* [Task description]
Copy the listing exactly; drop the pictures.

* [Dataset excerpt]
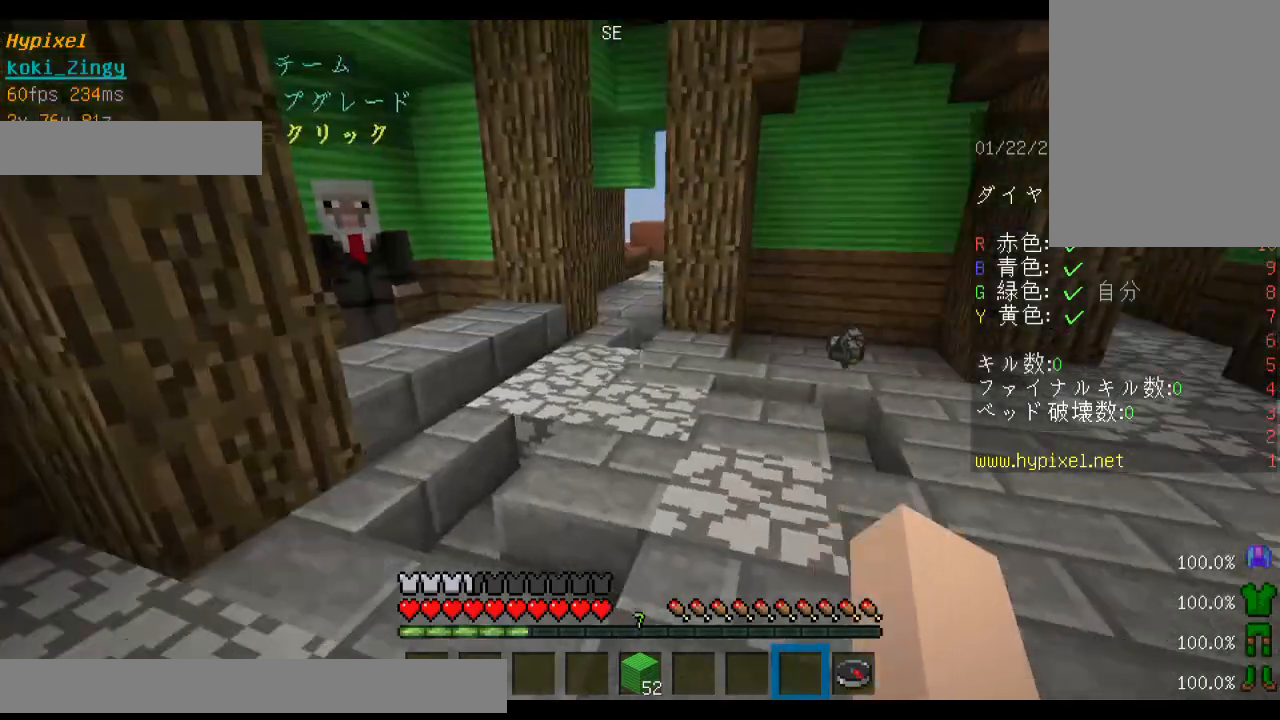
Gameplay with keyboard and mouse; each line is a JSON object with the keys and mouse buttons held at the frame after it. "events" lists presses ("down") and releases ("up") of "a", "d", "s", "shift", "space", "w", "mouse_left" and "mouse_right" between this image and that frame as [ms after this image, input, new state], when the widget could be followed in between. "mouse_left", "mouse_right" = the "left", "right" buttons of the "mouse" list. No other keys are recorded. Fast repeated clicks can show as one long hold. Mouse movement is not recorded. Not read: other_keys.
{"keys": ["space", "w"], "mouse": [], "events": [[33, "w", "down"], [100, "space", "down"]]}
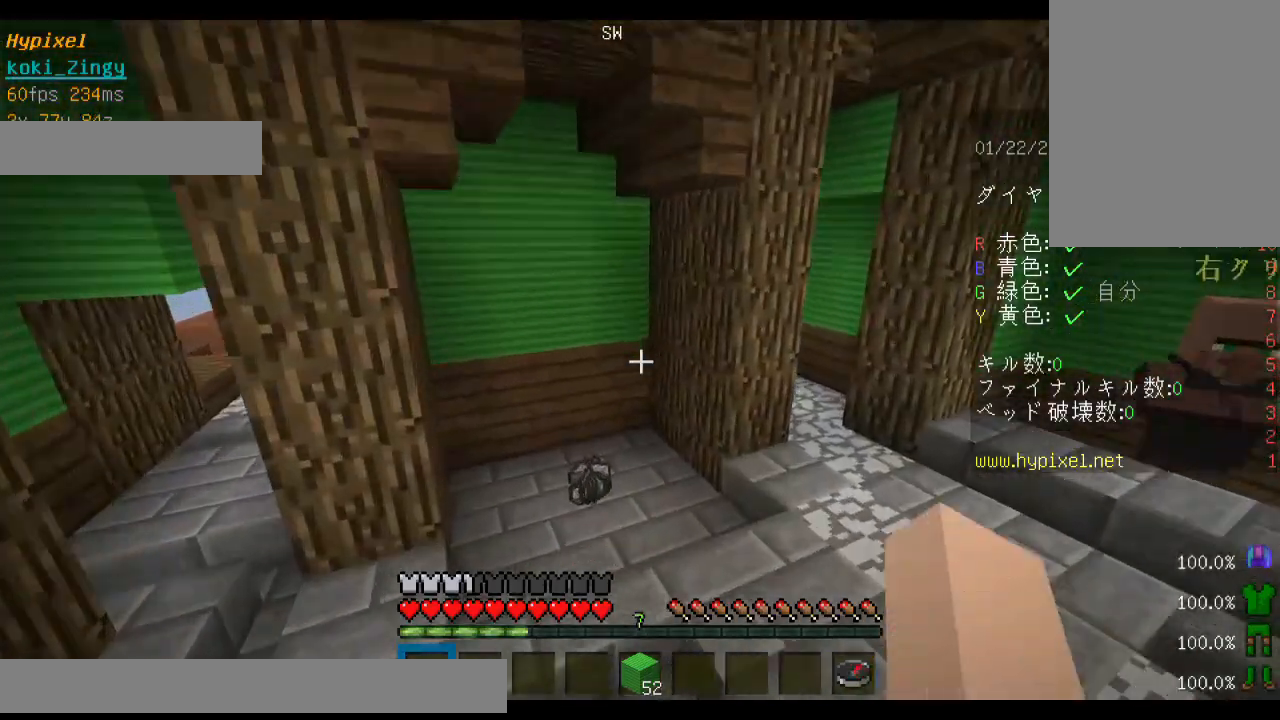
{"keys": ["a", "w"], "mouse": [], "events": [[333, "a", "down"], [333, "space", "up"]]}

* [Answer space]
Gameplay with keyboard and mouse; each line is a JSON object with the keys and mouse buttons held at the frame after it. "events" lists presses ("down") and releases ("up") of "a", "d", "s", "shift", "space", "w", "mouse_left" and "mouse_right" between this image and that frame as [ms after this image, input, new state], when the widget could be followed in between. "mouse_left", "mouse_right" = the "left", "right" buttons of the "mouse" list. No other keys are recorded. Fast repeated clicks can show as one long hold. Mouse movement is not recorded. Not read: other_keys.
{"keys": ["space", "w"], "mouse": [], "events": [[33, "w", "down"], [100, "space", "down"]]}
{"keys": ["a", "w"], "mouse": [], "events": [[333, "a", "down"], [333, "space", "up"]]}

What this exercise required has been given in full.